As of June, 21 states have implemented copay accumulator bans with varying scopes and provisions.
Curious to learn more? Check out: Copay Accumulator Adjustment Programs
Next Steps and Considerations
If you have a copay accumulator adjustment program (CAAP) in place, it's essential to engage with your pharmacy benefit manager (PBM) or legal counsel to determine if your plan is impacted by recent copay accumulator laws.
If your group is impacted, you'll need to determine your approach for managing implementation of the legislation. This includes asking your PBM for an impact analysis, including estimated increase in plan cost and associated member impact.
You should also consider working with your PBM on communication plans, if any are determined to be needed, to ensure a smooth transition for your members.

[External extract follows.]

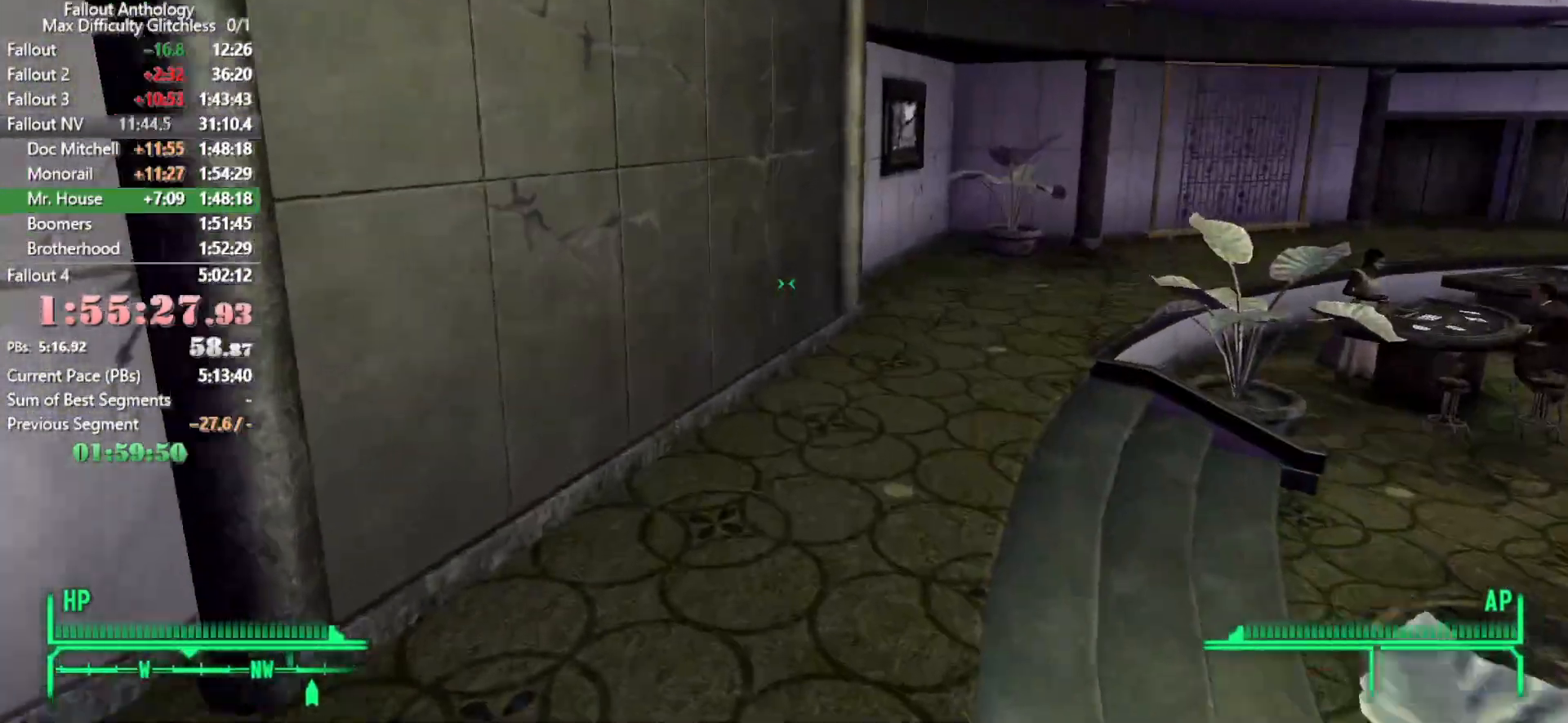
{"keys": ["w"], "mouse": [], "events": []}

If your group is not impacted, pharma manufacturers have developed emerging methods to push back on accumulator programs where they are still permitted. It's worth learning more about these approaches to understand how they will play into your pharmacy benefit strategy.
PBMs may use this legislation as an opportunity to promote additional alternative funding programs or copay maximizers. These programs are considered "non-essential" and therefore outside of the defined benefit plan.
Here are some questions to ask your PBM about copay maximizer programs:
- What are the potential benefits and savings of copay maximizer programs?
- Are copay maximizer programs available for our plan?
- How do copay maximizer programs work, and what are the implications for our members?